Environment and Sustainability

Water crisis: The 'It's not my problem' syndrome

Current estimates suggest that by 2030, India’s demand for water will be double the available water supply; corporates need to lead the fight against water conservation and reuse

Updated: Jul 28, 2020 05:20:59 PM UTC

Mukund Vasudevan is the managing director of Ecolab

Image: Shutterstock

'The wars of the 21st century will be fought over water.' - Ismail Serageldin

The scarcity of freshwater has emerged as one of the biggest threats to the survival of society in the 21st century. Unfortunately, India is not immune to this threat, given that it houses four percent of the world’s water resources and 18 percent of the world's population.

We are already seeing the impact of water scarcity. In general, annual per capita water availability of less than 1,700 cubic meters is considered a water-stressed condition; if this number is below 1,000 cubic meters, it is considered as a water scarcity condition. In India, utilisable per capita water availability stood at 938 cubic meters in 2010 as per the National Institute of Hydrology. What is even more alarming is that this number is expected to drop to 814 cubic meters by 2025.

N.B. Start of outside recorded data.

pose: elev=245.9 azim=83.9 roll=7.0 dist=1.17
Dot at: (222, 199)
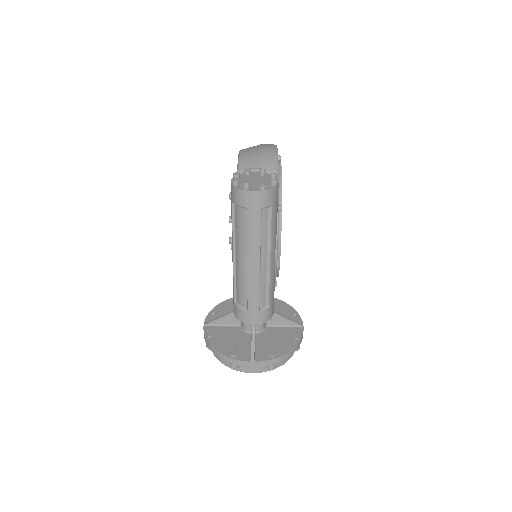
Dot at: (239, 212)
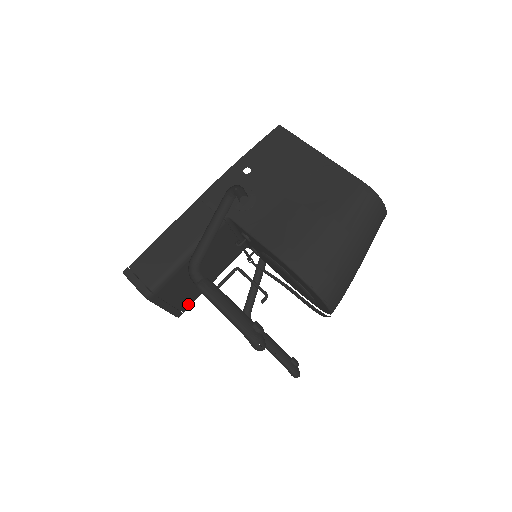
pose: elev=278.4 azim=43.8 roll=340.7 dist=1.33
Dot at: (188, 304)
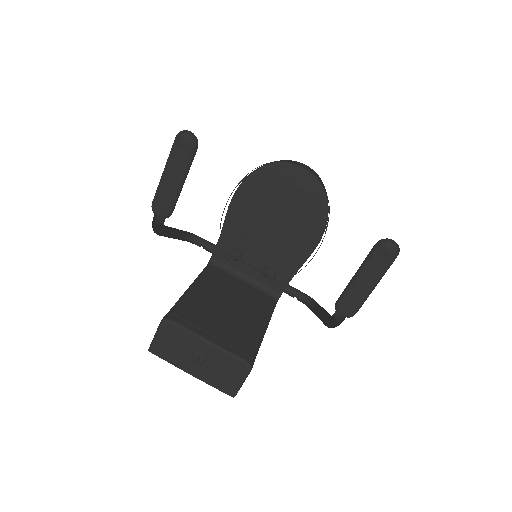
Dot at: (247, 346)
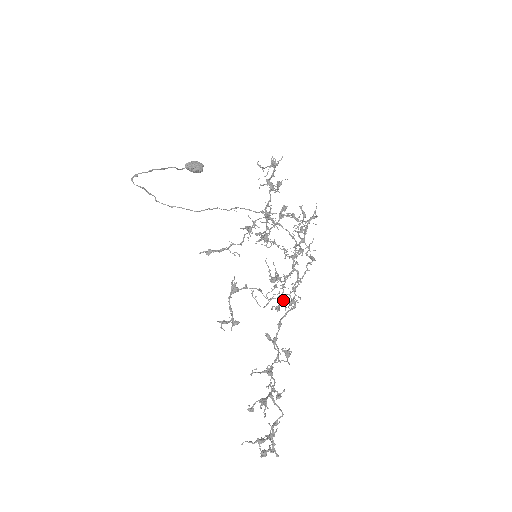
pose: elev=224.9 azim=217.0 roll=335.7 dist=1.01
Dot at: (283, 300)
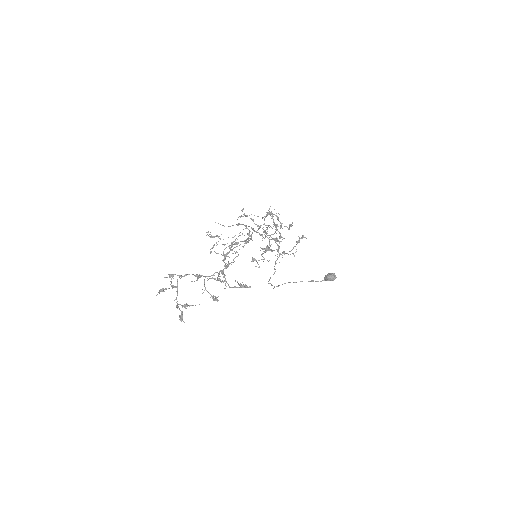
Dot at: occluded
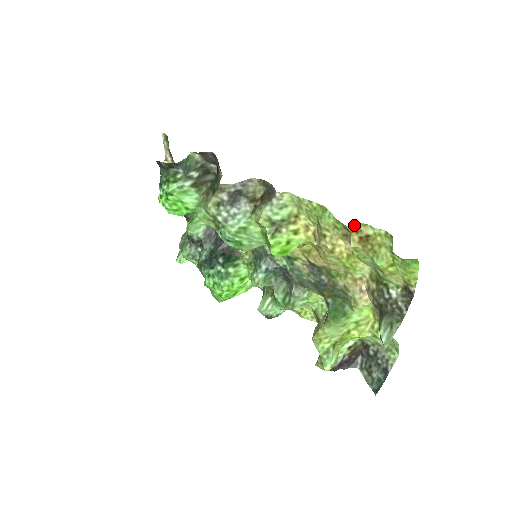
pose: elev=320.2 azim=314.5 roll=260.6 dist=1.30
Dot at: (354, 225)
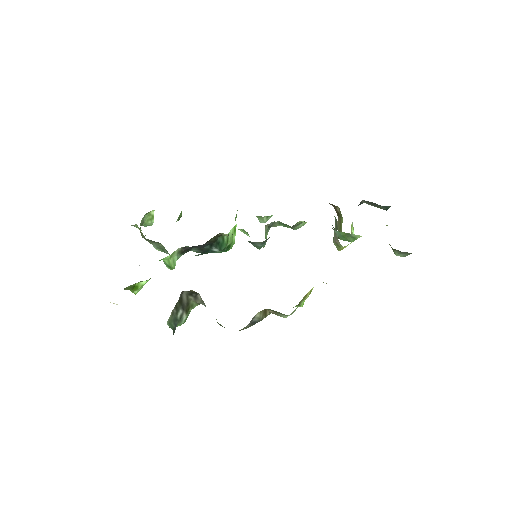
Dot at: occluded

As the population grows, incomes rise, and cities expand, we can expect the demand for water to go up even more, putting immense strain on available resources. Current estimates suggest that by 2030, India’s demand for water will be double the available water supply.

Water is everybody’s business
Agriculture consumes approximately 80 percent of the available water, while industrial and domestic sectors contribute about 10 percent each. While this can lead to a temptation to label the water crisis as an ‘agricultural’ one, we cannot ignore the fact that industry, agriculture and domestic communities co-exist as part of a single ecosystem. So, good water practices by each of these players—agriculture, industry or domestic users—have a positive rub-off on each other. In fact, if there is insufficient water for agriculture or domestic sectors, industries would struggle to get their share. Last year, the Maharashtra government cut water supply to the industry by as much as 50 percent in the face of severe drought. At the Maharashtra Industrial Development Corporation (MIDC) cluster at Kurkumbh, several industries had to shut down for several days due to water shortage. MIDC had to prioritise drinking water for domestic use over industrial use, in the face of the water crisis.

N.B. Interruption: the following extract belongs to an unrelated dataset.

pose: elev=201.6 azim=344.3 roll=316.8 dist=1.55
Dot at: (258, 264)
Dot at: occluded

Water shortage also has an amplified impact on the entire country’s GDP. Take the case of power plants. Power plants consume about 1,700 cubic meters to 7,000 cubic meters of water per MW of generated power. If a 1,000 MW power plant shuts down for a day due to water scarcity, it could translate to Rs 5-6 crore of losses. A study by the World Resources Institute found that India's thermal power sector lost more than 30 TWh of electricity due to water shortages between 2013 and 2016. This surely has an impact on all the industries dependant on electricity from these power plants. In fact, a report by the World Bank suggests that water scarcity could cost some regions up to six percent of their GDP.

So, while overall water demand reduction from agriculture is key to averting the crisis, industry cannot watch from the sidelines. If not for the greater good of society, industry must do its bit and save water for its own long-term survival.

What can Indian corporates do to save water?
Industry-led initiatives to save water fall into two broad buckets. First, they must leverage technology to reduce their own water consumption. Second, they must adopt a basin approach to conserve water, not just within their facility.

Better technology and sound operating practices can help companies reduce their water consumption by 30-40 percent. To put this in context, the water saved is sufficient to provide for the drinking water needs of 7.9 million people (more than the population of Kolkata). This steel giant used real-time monitoring and control to detect and correct variations in source water quality for its cooling towers, thus reducing the demand for freshwater.

Interestingly, there is also a significant return on investment (ROI) on any water-saving technology, as typically, water saving goes hand-in-hand with energy saving. The Hilton Group of hotels serves as a great case study of how smart water practices translate to massive savings. This global hotel chain deployed an innovative dish washing and low-temp laundry programme that combined the right chemistry with automation to save 417 million gallons of water annually. More importantly, it has also achieved energy savings of 70.3 million kWh, that more than paid for the investment in water-reduction technologies.

A basin approach to water takes into consideration both demand for water from the basin and all the uses as a whole. Using this approach ensures not only long-term sustainability of the source of water, but also optimises water usage. Take the example of a large metals and mining company, that treated sewage from a nearby city for its own industrial process. This not only ensures no additional ground water is withdrawn, but also no untreated sewage contaminates the ground water. Several companies in India are adopting such practices. If we look closely, there are often opportunities to treat wastewater from one plant and use it as process water in an adjacent facility. Collaborative efforts with participation from the government, industry associations, and businesses can help unearth several such mutually beneficial opportunities that can protect the basin and reduce overall demand for water.

In summary, industry can take the lead in water conservation and reuse, thereby charting the course for agriculture and the community at large.